Treated by Steichen
As Georgia O’Keeffe sorted through the photographs in Alfred Stieglitz’s estate in the late 1940s, she noticed many of his palladium prints were yellowing and looked stained. She turned to Edward Steichen, who was as inveterate a photographic experimenter as Stieglitz had been, to rejuvenate them. O’Keeffe wrote at the time, “Steichen does something to them that clears them and to me it seems a good thing to do . . . [they] are very much improved.”[1] Doris Bry, O’Keeffe’s assistant, inscribed the phrase “Treated by Steichen” on the mats of these prints; she later noted that after Steichen’s treatment the prints looked “clear and fresh . . . newly made again.”[2] Steichen remained silent about the details of his method, but the treated prints exhibit a rougher, occasionally cracked surface and lighter tone than the untreated ones, and over time they have begun to appear yellowed once more.

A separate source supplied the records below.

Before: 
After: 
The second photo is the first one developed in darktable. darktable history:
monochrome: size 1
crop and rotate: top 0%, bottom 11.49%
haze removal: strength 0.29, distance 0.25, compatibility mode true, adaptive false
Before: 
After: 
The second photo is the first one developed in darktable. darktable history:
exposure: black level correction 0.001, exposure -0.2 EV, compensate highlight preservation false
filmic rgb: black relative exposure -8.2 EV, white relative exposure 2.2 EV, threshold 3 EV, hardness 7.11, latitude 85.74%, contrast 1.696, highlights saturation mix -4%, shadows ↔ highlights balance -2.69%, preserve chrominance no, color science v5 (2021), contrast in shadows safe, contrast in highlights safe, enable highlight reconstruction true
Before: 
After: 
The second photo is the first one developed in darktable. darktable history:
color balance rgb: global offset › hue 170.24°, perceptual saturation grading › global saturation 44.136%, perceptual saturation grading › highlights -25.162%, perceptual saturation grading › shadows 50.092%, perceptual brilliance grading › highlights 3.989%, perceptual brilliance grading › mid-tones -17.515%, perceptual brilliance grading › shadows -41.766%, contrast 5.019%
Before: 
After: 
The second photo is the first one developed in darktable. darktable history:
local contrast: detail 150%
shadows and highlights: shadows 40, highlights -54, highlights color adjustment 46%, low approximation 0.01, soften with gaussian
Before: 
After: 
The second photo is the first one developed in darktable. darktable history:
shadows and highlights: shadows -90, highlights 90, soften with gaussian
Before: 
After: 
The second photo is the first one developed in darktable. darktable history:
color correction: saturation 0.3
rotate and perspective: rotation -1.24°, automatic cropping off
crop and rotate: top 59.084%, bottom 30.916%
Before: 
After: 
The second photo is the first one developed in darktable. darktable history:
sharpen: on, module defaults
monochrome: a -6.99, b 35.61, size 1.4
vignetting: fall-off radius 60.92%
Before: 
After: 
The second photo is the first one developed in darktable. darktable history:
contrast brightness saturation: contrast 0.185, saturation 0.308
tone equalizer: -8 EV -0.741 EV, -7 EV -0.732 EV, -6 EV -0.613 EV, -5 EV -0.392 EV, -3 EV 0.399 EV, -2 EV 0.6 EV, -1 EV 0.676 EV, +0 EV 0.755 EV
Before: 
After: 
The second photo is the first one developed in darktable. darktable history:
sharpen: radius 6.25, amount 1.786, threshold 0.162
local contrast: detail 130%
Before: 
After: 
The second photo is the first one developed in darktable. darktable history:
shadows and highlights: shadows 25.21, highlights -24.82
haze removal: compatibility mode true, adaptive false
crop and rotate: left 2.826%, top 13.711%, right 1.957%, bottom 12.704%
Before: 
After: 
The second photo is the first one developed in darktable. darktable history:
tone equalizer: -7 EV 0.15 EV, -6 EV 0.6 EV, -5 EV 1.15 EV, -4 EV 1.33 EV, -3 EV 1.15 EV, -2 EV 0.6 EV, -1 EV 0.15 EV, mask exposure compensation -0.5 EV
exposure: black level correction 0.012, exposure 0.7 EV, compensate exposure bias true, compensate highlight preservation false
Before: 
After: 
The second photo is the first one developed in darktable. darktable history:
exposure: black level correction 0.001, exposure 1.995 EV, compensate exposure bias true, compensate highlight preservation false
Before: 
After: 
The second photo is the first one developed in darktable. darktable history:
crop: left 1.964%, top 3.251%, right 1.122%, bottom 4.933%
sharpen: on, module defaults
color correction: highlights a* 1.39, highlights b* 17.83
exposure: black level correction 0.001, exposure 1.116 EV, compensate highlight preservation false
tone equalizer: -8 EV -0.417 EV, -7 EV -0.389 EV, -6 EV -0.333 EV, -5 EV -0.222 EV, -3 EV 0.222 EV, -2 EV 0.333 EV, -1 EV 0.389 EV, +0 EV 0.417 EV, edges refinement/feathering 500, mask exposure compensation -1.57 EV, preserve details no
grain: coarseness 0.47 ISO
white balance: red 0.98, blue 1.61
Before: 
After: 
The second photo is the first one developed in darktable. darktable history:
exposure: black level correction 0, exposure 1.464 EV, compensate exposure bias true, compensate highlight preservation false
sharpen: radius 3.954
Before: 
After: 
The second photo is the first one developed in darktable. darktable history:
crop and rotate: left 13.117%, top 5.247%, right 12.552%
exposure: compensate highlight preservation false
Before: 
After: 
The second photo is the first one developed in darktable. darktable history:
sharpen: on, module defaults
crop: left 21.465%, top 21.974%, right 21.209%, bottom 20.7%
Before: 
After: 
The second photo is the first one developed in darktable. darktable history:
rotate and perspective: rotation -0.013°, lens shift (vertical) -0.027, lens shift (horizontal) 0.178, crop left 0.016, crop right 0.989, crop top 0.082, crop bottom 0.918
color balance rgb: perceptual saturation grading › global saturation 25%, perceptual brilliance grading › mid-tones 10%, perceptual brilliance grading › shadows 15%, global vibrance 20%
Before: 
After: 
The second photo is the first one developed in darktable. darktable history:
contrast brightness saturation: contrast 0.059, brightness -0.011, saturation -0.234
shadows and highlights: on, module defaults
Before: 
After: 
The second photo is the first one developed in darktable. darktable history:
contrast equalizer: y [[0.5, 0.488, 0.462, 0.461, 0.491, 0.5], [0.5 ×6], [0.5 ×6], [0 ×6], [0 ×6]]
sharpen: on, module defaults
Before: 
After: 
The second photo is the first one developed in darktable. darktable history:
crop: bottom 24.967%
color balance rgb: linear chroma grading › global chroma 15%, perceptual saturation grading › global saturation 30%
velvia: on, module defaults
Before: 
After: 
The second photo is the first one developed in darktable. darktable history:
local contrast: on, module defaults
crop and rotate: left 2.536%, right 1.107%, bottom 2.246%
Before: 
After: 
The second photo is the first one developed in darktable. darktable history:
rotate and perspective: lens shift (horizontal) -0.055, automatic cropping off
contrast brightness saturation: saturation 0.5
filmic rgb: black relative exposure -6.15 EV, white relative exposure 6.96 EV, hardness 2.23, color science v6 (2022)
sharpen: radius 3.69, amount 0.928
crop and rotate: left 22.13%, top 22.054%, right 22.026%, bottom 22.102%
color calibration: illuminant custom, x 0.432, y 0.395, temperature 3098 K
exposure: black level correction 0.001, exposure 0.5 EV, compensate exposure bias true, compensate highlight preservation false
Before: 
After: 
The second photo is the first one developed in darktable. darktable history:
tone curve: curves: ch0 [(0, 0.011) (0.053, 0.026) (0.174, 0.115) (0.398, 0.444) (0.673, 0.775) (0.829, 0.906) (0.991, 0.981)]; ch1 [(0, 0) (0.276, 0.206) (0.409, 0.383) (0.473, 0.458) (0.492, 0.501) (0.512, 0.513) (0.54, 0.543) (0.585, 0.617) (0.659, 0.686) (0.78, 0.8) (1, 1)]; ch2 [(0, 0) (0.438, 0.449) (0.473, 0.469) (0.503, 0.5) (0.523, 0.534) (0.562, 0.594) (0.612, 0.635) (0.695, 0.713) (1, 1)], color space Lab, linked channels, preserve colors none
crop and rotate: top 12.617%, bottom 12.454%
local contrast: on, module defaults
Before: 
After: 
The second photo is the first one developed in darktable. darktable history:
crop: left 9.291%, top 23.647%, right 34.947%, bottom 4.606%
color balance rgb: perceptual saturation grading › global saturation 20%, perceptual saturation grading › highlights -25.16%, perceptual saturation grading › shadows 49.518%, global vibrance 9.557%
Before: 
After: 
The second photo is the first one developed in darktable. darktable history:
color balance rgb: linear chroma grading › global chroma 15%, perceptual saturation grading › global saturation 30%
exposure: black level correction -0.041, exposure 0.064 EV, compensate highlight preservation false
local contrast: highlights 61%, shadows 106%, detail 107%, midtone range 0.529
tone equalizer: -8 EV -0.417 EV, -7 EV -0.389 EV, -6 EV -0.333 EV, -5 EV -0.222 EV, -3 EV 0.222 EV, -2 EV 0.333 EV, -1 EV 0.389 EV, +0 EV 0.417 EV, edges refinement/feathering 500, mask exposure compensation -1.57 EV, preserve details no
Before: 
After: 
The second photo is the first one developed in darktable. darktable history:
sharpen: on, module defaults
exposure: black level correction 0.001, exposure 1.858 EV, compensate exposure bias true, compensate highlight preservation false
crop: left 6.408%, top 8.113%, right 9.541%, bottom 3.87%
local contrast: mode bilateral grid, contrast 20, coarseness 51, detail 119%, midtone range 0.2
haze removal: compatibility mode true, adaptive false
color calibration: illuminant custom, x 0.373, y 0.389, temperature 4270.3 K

[1] Daniel Catton Rich to Georgia O’Keeffe, Jan. 30, 1950, Department of Photography, Art Institute of Chicago.
[2] Doris Bry, telephone conversation with Douglas Severson, Feb. 2, 1993. Cited in Douglas G. Severson, “‘Treated by Steichen’: The Palladium Prints of Alfred Stieglitz,” Art Institute of Chicago Museum Studies 31, 2 (2005), p. 111, n. 12.